Séisme en Haïti: les secours s'affairent sous la menace d'une dépression tropicale

Des Haïtiens après le séisme.  - Reginald Louissaint Jr.
Des Haïtiens après le séisme. - Reginald Louissaint Jr.

Des bâtiments éventrés, des dépouilles coincées dans les décombres. Deux jours après le puissant séisme qui a frappé Haïti, faisant plus de 1400 morts, les secours s'activaient encore lundi à la recherche des personnes disparues ou bloquées sous les ruines, à l'approche d'une tempête qui menaçait d'aggraver encore la situation.

La dépression tropicale Grace faisait en effet planer le risque d'inondations et de glissements de terrain en Haïti et dans la Républicaine dominicaine voisine, a averti le Centre national des ouragans, basé à Miami. Comme le souligne ici Libération, Grace, qui est passé au large de Porto Rico, menaçait Haïti de ses rafales mesurées à 75 km/h.

hSelon la Protection civile haïtienne lundi après-midi, 1419 personnes sont mortes et plus de 6900 blessées dans le séisme qui a secoué le sud-ouest du pays samedi à 08h29, heure locale. Plus de 37.000 maisons ont été détruites.

L'aide internationale s'organise

De nombreux pays, notamment les Etats-Unis, la Républicaine dominicaine, le Mexique ou encore l'Equateur ont offert leur assistance avec l'envoi de personnel, de rations d'urgence et d'équipements médicaux.

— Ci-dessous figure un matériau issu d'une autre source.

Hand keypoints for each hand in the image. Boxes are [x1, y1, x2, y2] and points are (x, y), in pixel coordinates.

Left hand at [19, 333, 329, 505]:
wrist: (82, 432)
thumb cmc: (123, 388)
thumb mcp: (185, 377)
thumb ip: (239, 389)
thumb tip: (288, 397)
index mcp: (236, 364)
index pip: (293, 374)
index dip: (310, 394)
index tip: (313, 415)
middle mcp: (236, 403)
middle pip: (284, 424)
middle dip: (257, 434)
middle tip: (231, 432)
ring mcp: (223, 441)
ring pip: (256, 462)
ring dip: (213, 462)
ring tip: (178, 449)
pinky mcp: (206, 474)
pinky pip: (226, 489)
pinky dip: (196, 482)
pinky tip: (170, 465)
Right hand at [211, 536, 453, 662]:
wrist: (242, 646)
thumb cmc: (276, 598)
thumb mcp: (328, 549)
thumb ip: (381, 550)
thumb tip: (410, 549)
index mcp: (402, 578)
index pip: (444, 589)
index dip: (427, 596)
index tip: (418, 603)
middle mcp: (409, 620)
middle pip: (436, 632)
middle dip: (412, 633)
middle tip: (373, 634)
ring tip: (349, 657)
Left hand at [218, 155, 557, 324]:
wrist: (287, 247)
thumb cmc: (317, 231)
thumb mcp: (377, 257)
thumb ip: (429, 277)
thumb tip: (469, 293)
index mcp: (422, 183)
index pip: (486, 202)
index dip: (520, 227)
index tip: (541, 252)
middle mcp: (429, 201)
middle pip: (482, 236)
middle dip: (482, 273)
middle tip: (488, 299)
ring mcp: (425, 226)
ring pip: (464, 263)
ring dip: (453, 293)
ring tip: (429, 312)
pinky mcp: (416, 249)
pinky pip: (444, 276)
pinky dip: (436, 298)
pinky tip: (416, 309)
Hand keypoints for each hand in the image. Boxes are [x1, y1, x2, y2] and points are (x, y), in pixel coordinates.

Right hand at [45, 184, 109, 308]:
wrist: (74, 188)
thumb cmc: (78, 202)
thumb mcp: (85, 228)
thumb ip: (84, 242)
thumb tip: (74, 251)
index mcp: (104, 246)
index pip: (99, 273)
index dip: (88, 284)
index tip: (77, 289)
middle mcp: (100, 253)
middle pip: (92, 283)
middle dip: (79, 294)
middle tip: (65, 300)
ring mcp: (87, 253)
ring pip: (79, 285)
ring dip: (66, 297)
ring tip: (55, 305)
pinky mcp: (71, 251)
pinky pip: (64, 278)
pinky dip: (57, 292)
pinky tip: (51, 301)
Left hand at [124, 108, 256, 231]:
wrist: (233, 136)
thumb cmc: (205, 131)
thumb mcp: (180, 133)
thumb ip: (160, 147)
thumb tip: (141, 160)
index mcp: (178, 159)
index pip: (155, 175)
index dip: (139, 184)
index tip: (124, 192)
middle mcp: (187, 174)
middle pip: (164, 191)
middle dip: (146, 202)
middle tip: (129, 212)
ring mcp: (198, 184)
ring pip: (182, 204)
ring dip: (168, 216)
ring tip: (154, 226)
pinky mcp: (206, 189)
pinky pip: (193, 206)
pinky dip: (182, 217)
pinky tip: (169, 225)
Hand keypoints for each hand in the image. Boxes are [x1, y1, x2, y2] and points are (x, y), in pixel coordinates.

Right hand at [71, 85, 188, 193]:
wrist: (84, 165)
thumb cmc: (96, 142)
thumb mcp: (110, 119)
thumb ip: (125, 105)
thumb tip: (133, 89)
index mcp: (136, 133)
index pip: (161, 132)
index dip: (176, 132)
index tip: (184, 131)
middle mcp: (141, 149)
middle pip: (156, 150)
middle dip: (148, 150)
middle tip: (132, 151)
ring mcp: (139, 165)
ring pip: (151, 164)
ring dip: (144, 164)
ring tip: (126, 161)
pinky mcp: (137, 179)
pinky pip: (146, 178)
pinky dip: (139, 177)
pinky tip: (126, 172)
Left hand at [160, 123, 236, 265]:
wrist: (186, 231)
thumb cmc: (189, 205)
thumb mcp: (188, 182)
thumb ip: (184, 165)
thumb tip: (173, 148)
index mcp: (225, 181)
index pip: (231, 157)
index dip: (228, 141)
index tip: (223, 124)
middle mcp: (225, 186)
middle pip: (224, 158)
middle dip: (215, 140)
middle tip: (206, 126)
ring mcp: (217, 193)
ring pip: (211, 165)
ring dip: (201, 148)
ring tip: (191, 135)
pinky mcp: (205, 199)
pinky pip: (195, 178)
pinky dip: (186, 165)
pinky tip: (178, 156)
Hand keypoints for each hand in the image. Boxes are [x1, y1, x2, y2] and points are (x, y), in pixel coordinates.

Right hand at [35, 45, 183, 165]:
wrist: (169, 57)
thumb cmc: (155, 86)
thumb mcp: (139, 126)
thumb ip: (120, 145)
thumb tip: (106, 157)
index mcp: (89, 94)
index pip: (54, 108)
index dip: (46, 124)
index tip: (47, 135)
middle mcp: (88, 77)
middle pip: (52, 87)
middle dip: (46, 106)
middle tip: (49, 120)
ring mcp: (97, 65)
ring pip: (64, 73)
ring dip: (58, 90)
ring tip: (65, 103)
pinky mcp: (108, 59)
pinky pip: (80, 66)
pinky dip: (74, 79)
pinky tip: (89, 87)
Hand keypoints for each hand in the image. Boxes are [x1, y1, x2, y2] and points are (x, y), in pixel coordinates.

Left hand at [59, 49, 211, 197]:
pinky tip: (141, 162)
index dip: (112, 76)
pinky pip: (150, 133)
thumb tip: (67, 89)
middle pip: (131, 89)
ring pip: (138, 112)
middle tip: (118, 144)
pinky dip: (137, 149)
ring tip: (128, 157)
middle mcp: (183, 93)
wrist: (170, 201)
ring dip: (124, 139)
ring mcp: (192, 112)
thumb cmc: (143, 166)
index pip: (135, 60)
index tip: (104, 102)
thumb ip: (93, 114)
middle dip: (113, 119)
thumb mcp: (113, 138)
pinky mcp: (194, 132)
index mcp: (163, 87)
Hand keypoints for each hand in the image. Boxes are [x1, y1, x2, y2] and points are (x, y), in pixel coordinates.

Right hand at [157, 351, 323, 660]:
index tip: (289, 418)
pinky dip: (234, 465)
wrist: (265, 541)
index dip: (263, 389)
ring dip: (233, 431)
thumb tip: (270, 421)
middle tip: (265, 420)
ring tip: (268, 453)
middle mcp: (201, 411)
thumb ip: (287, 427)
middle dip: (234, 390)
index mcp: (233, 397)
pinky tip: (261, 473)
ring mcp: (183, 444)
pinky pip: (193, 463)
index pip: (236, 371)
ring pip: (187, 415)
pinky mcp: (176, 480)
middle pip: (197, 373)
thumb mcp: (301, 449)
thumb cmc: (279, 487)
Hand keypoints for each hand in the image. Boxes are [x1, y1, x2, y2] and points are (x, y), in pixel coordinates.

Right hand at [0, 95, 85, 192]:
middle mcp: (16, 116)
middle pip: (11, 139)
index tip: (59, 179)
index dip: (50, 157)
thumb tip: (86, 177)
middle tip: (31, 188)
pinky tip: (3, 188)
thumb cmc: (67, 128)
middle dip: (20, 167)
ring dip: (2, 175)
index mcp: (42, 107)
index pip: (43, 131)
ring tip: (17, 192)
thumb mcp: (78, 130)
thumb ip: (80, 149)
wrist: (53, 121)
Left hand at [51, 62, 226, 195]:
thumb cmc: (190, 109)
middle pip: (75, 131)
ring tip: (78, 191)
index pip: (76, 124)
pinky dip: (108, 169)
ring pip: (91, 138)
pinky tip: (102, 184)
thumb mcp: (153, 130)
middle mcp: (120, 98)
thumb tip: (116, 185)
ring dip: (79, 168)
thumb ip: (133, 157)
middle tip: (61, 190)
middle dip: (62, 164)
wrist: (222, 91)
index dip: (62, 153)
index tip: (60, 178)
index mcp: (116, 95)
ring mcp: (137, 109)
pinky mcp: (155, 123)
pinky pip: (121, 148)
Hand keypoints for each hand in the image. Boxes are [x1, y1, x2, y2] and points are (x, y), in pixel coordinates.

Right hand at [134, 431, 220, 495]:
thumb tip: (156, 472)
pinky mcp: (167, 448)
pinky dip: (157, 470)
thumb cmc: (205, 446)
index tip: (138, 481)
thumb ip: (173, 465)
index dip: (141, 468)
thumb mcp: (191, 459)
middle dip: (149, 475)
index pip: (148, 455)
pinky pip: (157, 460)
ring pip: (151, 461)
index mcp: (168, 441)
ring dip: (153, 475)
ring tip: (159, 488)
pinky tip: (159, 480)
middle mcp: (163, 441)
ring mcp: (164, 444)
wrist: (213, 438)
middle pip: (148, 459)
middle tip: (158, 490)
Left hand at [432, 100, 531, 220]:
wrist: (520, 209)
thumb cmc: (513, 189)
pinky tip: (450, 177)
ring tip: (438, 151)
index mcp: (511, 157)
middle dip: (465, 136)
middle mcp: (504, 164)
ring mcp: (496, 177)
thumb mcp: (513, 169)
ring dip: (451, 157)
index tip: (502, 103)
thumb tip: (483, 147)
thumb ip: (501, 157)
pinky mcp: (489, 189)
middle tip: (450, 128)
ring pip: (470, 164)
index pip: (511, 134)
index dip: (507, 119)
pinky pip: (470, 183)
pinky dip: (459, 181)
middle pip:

L'armée américaine a annoncé lundi la constitution d'une mission militaire conjointe, avec le déploiement déjà effectué d'une équipe chargée d'évaluer la situation dans les zones affectées grâce à des moyens aériens d'observation. Quatre hélicoptères ont également été mobilisés pour du transport. Il s'agit d'"avoir une idée des dégâts", a expliqué lundi le porte-parole du Pentagone, John Kirby. Les images aériennes prises par les équipes américaines "aideront à déterminer quelle aide est nécessaire, où et quand".

Le Premier ministre appelle à "oublier les querelles" politiques

Les secours s'affairaient dans les zones affectées à l'aide de camions et de tractopelles comme dans la ville des Cayes, près de l'épicentre du séisme, à quelque 160 km de la capitale haïtienne Port-au-Prince. Le Premier ministre haïtien Ariel Henry, qui a décrété l'état d'urgence pour un mois dans les quatre départements affectés par la catastrophe, a remercié dimanche la communauté internationale.

"Nous voulons donner une réponse plus adaptée qu'en 2010 après le tremblement de terre. Toutes les aides venant de l'extérieur doivent être coordonnées par la direction de la Protection civile", a exigé le chef du gouvernement, tout en appelant ses concitoyens à "l'unité nationale".

"Oublions nos querelles", a plaidé Ariel Henry qui dirige le pays le plus pauvre des Amériques, en pleine crise depuis l'assassinat du président Jovenel Moïse le 7 juillet. Le séisme du 12 janvier 2010, de magnitude 7, avait ravagé la capitale et plusieurs villes de province. Plus de 200.000 personnes avaient été tuées et plus de 300.000 autres blessées lors de la catastrophe tandis que plus d'un million et demi de Haïtiens s'étaient retrouvés sans logis.